I think for your description and your previous threads that you should put aside import and priority. Use include to simplify what was obviously a very cumbersome stylesheet.

Tom Morrison
 
Thanks k5tm. The top level stylesheet is pretty much what I provided in my first post with the exception of a large section of parameters for configuring various stylesheets.

I did what you suggested, I changed all of the imports to includes. I also went one step further and I used this to catch the "stragglers":

Code:
  <!-- Hide Stragglers -->
  <xsl:template match="*|@*|node()|text()"
                priority="-1" />

The page still renders as it normally would with the exception of the missing text.

For debugging, I am using Syntext's Serna XML editor. It was not intended for debugging but it renders the page live and I can reload the stylesheet with a single keystroke.

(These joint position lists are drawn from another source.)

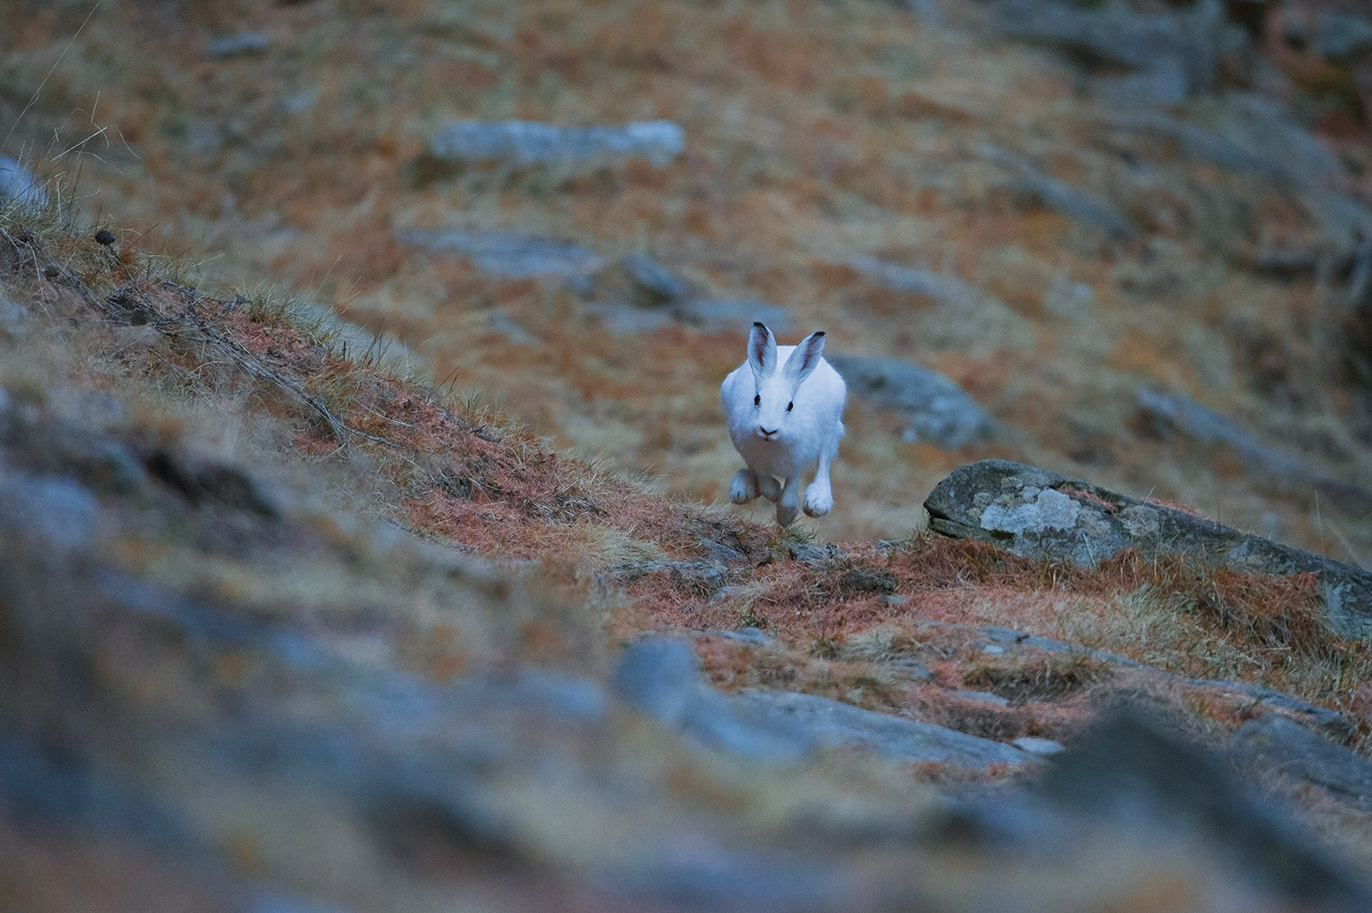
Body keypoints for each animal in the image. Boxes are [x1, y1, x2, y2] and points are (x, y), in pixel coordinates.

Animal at [720, 322, 846, 526]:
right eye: (756, 399)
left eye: (790, 406)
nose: (768, 430)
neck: (771, 444)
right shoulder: (755, 458)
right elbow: (766, 485)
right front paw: (775, 491)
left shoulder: (797, 461)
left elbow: (790, 489)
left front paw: (786, 517)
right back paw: (743, 488)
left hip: (832, 428)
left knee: (824, 461)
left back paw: (818, 501)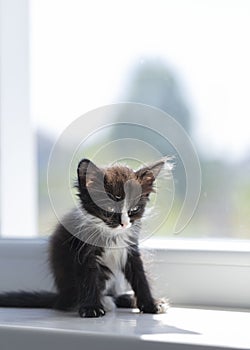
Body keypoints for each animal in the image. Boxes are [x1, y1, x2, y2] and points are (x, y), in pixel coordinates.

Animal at [0, 159, 169, 318]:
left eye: (134, 209)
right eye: (110, 208)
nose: (124, 224)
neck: (111, 235)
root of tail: (61, 297)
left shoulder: (130, 248)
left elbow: (140, 276)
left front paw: (150, 304)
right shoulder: (83, 249)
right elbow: (88, 277)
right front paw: (91, 308)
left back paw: (126, 299)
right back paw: (105, 302)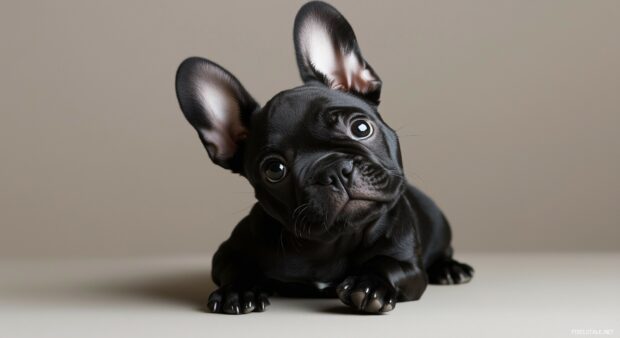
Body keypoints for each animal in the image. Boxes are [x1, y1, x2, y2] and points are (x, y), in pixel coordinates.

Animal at [172, 0, 472, 314]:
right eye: (274, 169)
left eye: (361, 128)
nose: (335, 170)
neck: (332, 244)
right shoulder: (226, 253)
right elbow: (236, 267)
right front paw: (239, 290)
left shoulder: (410, 267)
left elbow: (387, 263)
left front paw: (370, 283)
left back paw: (450, 268)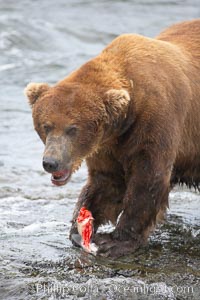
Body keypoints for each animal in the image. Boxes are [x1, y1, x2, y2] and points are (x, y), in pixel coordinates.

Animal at [25, 19, 200, 256]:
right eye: (46, 126)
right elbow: (106, 182)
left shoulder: (157, 122)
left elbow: (148, 179)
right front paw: (80, 227)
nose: (51, 162)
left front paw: (115, 241)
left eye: (72, 129)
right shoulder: (106, 145)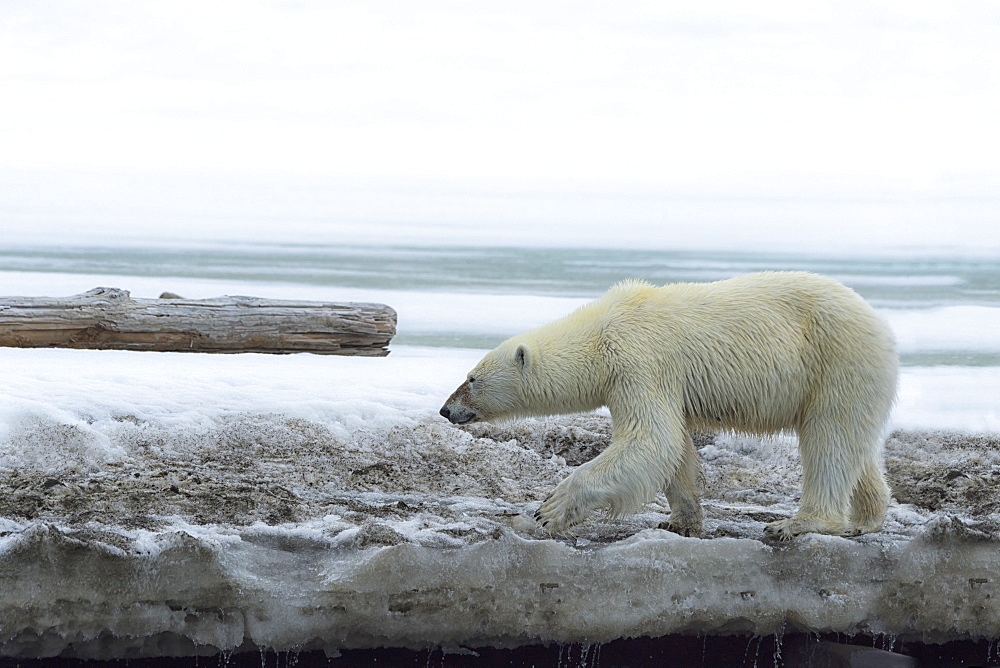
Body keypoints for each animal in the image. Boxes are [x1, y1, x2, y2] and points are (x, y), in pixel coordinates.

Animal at [440, 274, 900, 540]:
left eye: (472, 378)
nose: (446, 409)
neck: (600, 332)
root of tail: (880, 323)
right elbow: (673, 446)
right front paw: (680, 520)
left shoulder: (638, 360)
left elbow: (650, 440)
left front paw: (548, 511)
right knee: (854, 445)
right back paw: (865, 519)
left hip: (835, 358)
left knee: (830, 440)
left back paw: (796, 524)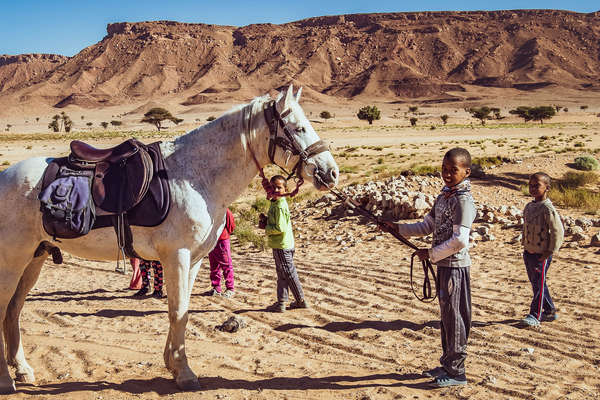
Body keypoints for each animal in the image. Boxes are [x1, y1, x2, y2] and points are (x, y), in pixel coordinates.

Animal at [0, 86, 338, 392]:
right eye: (298, 128)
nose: (331, 173)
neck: (194, 176)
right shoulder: (177, 255)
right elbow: (177, 311)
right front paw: (185, 373)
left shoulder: (195, 260)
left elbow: (182, 312)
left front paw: (174, 366)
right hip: (12, 261)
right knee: (4, 308)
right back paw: (7, 380)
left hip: (34, 258)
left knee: (13, 310)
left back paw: (23, 370)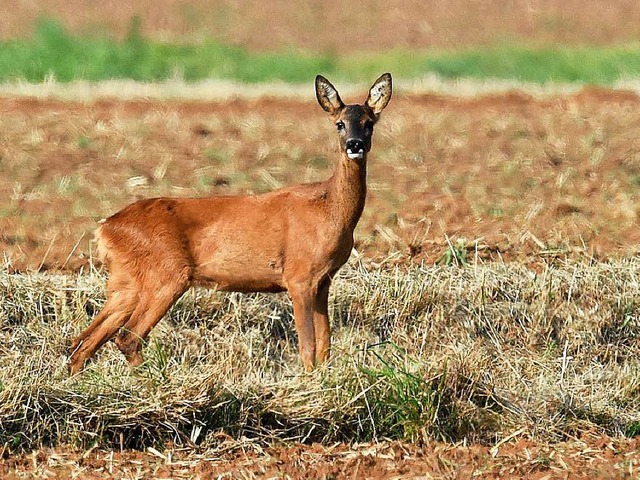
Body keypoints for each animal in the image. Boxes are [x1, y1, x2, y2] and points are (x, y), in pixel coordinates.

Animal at [67, 74, 392, 376]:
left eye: (369, 123)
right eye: (339, 124)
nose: (354, 145)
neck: (329, 209)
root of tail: (105, 228)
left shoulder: (324, 280)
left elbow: (325, 343)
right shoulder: (299, 275)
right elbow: (308, 344)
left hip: (126, 282)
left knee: (83, 342)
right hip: (167, 274)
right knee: (127, 337)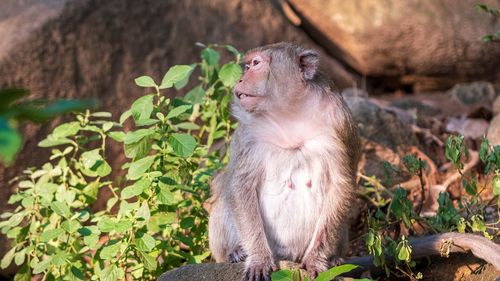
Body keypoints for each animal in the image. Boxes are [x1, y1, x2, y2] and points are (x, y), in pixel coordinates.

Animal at [207, 42, 360, 280]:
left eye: (255, 64)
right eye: (247, 66)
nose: (240, 80)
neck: (290, 114)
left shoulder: (338, 122)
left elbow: (341, 185)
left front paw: (316, 259)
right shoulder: (249, 133)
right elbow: (240, 184)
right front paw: (258, 258)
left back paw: (334, 258)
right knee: (223, 189)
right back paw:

---------------------------------------
TINSTAAFL, which is why I contribute.
 
I have looked at your previous post (Recursive XSL in Serna) using Stylus Studio, and I cannot reproduce the behavior you were describing in that thread.

As to this thread, do the document/stylesheet in the previous thread exhibit the behavior (unwanted output) described here? If so, exactly which output is extraneous? (I might be able to use Stylus Studio's backtracking feature to discover the template that is causing the output.)